*Extrait de page:*

┌────────

Comme je te le disais, mes ombres ont eu un certain succès et il se peut que tu puisses les voir, il est question, en effet, de donner l'ensemble au théâtre Albert Ier à Paris. Cette perspective est loin de m'enchanter, il y tant d'imperfections dans ce travail qu'il faut avoir toute l'indulgence des soldats pour l'apprécier. L'exposition que nous préparons s'annonce intéressante, les amis, comme moi, apportent un travail considérable et varié. Pour ma part, avec une inconscience rare j'esquinte tout mon apport avec des cadres hors mesure et d'un goût douteux : il est vrai que j'en avais trente-cinq à faire exécuter, que mes frais sont déjà énormes et que je n'ai nulle idée s'ils seront récupérés.

L'atmosphère actuelle est pleine de promesses, on compte sur du nouveau incessamment, sera-ce pour aller vers une nouvelle déception ?... L'hiver se prolonge, il neige presque chaque jour, heureusement nous avons du feu maintenant, et vous ma chère petite famille ?  Etes-vous en bonne santé ? Quiquine, Nounou et toi ? 

Je vous embrasse tendrement.

└────────

*À faire:*
Recopiez sans rien changer le passage de la lettre qui va de "L'atmosphère actuelle est" à "Nounou et toi ?". Les enregistrements qui suivent n'ont aucun lien avec la lettre.

*Extrait de données:*
┌────────

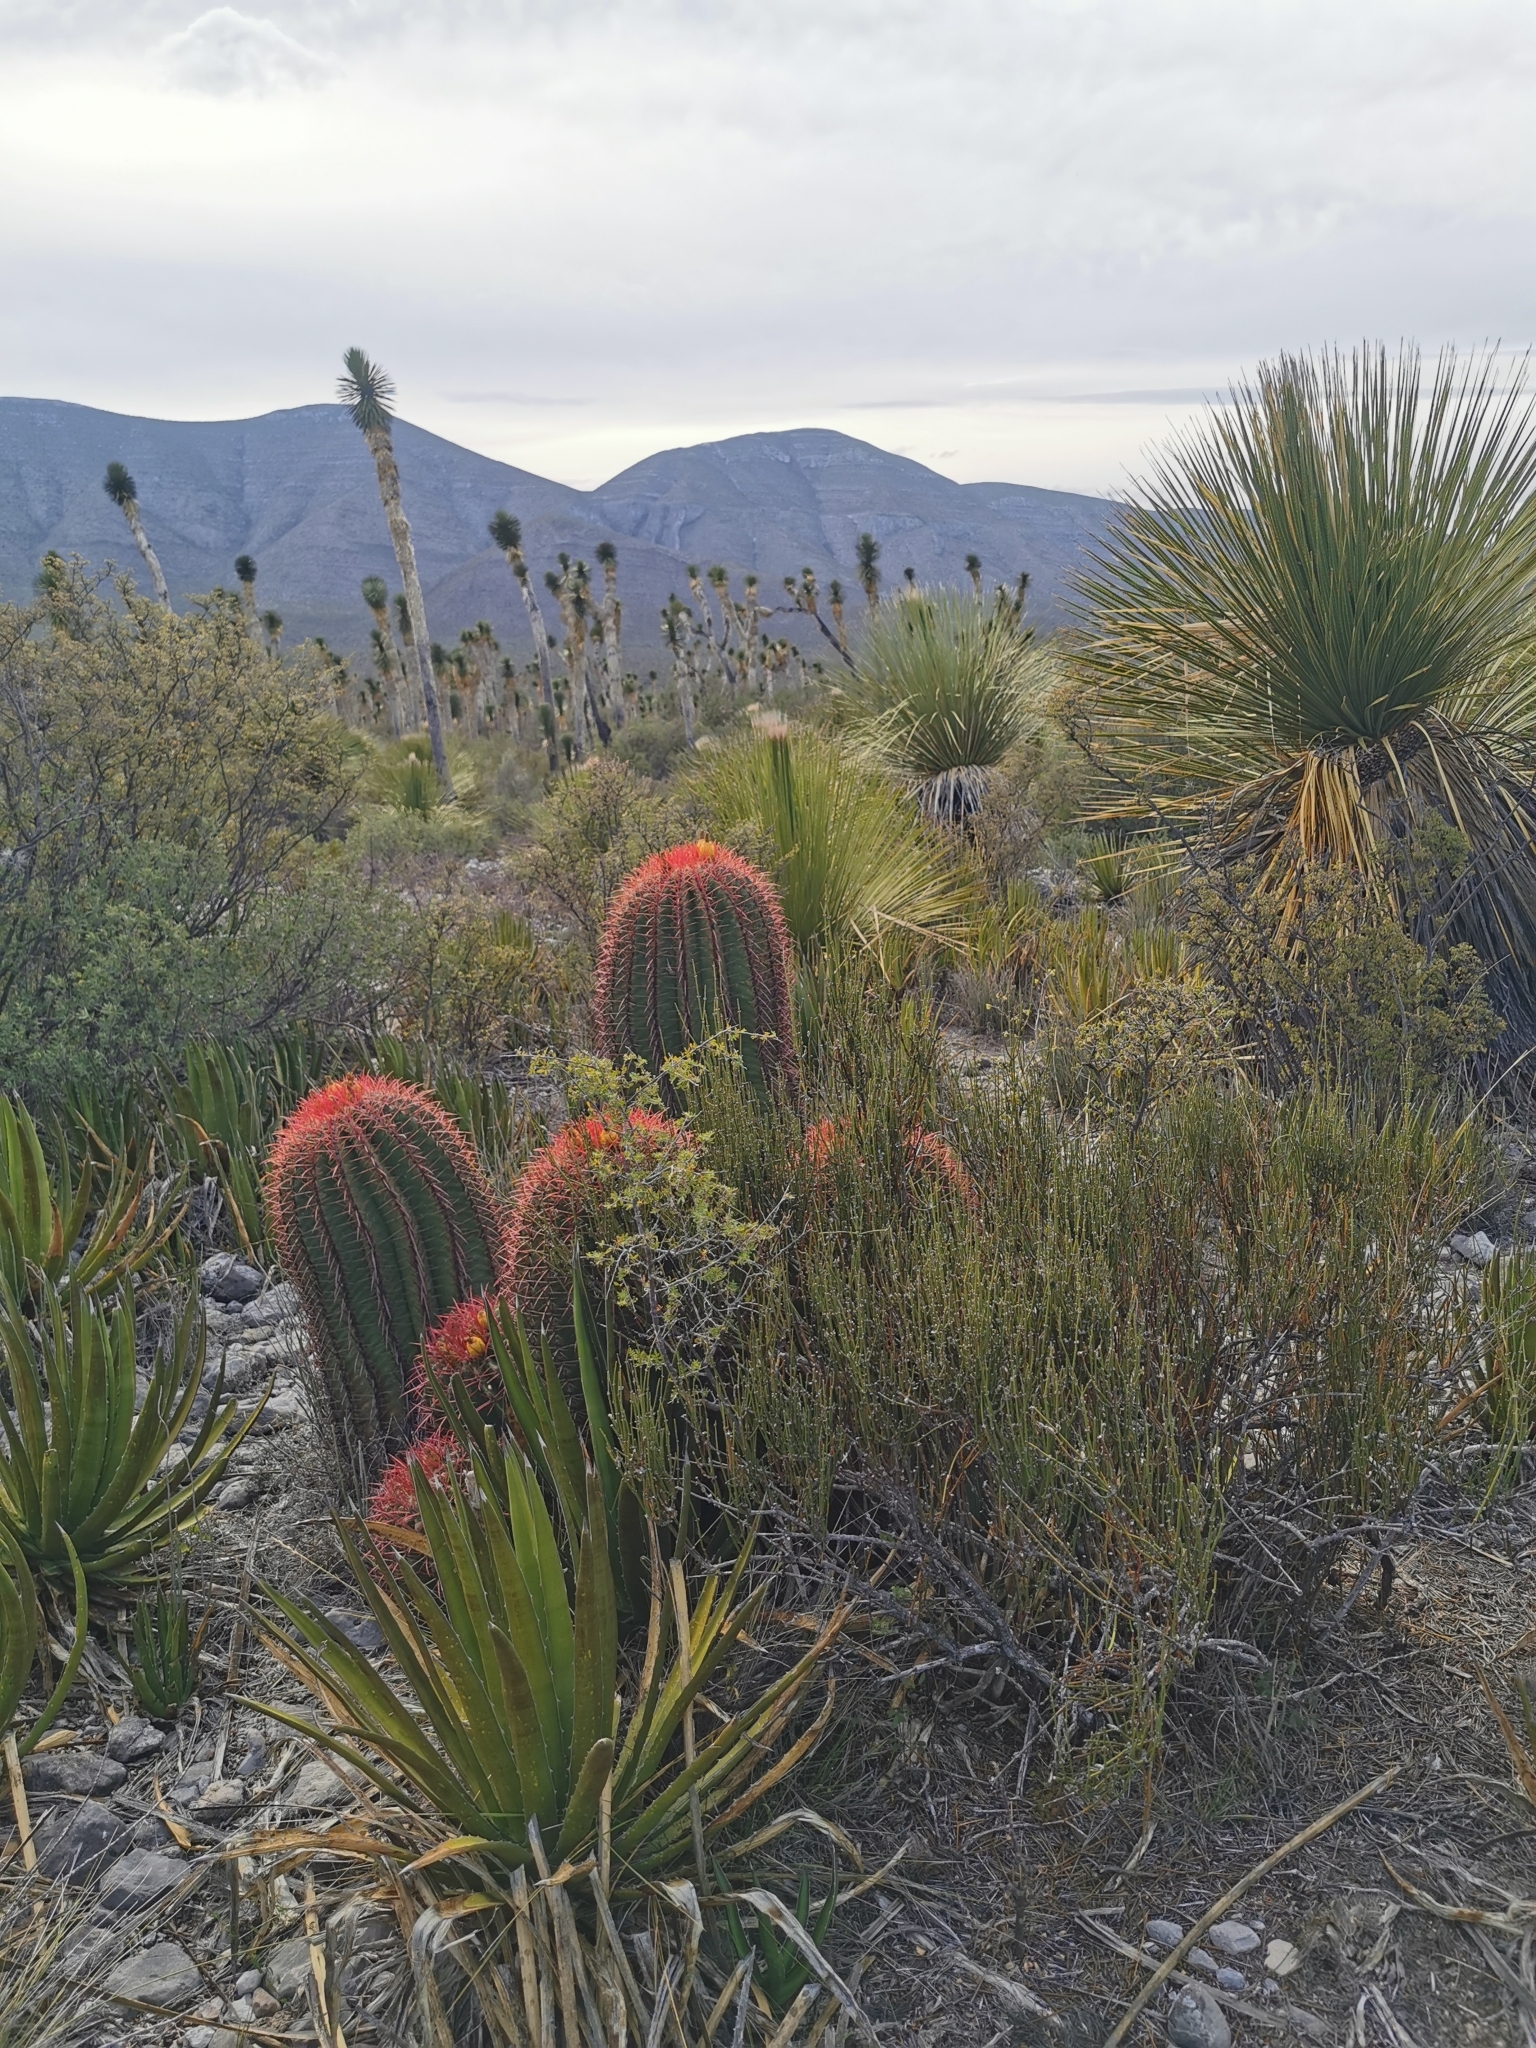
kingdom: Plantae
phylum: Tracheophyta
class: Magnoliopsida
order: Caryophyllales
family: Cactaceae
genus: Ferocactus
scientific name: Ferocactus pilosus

└────────
┌────────

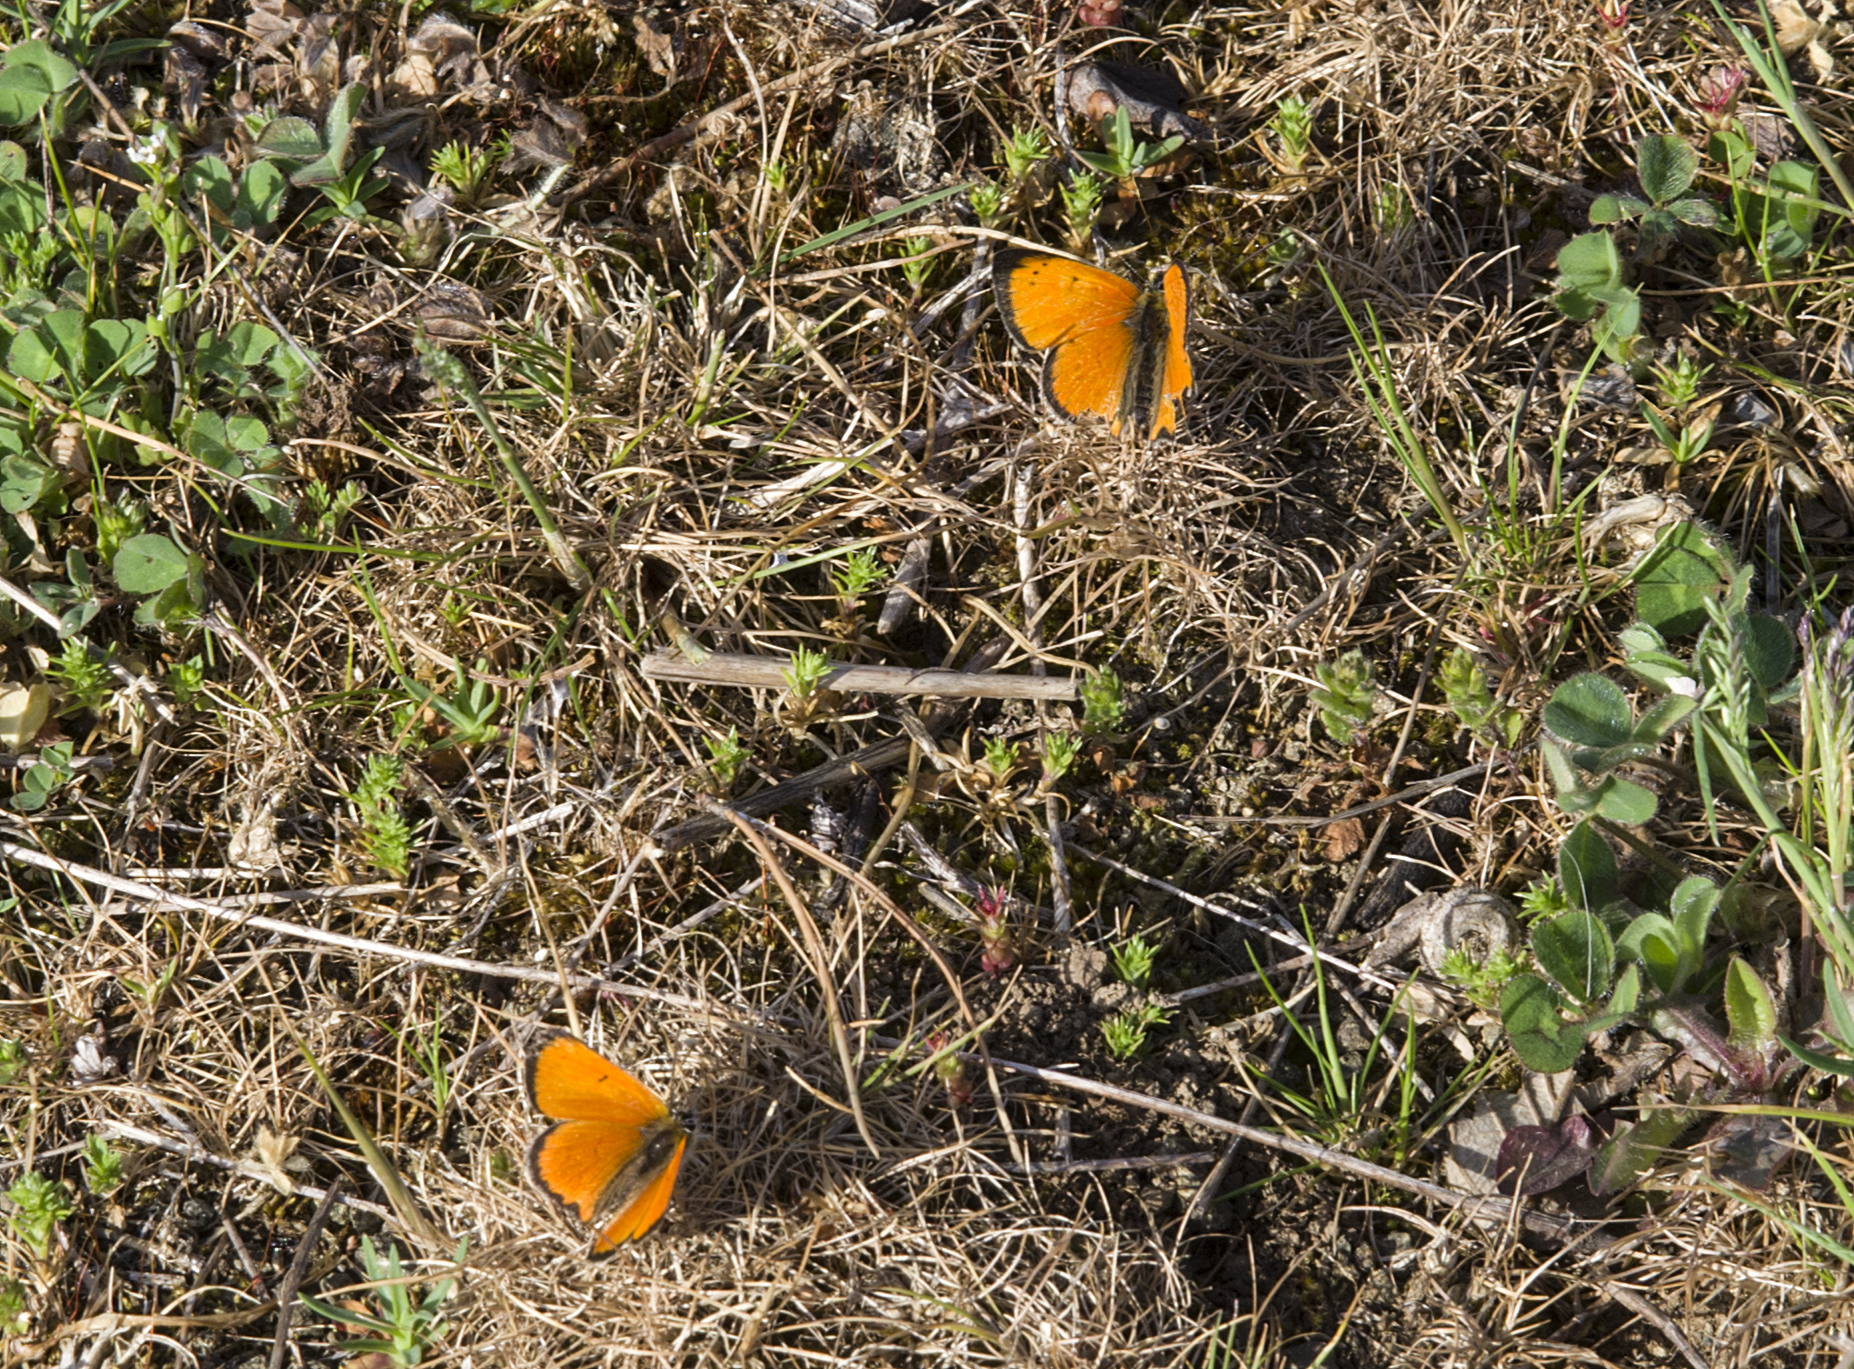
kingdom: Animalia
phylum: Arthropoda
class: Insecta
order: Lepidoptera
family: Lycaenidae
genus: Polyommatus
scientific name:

└────────

*Bonne réponse:*
L'atmosphère actuelle est pleine de promesses, on compte sur du nouveau incessamment, sera-ce pour aller vers une nouvelle déception ?... L'hiver se prolonge, il neige presque chaque jour, heureusement nous avons du feu maintenant, et vous ma chère petite famille ?  Etes-vous en bonne santé ? Quiquine, Nounou et toi ?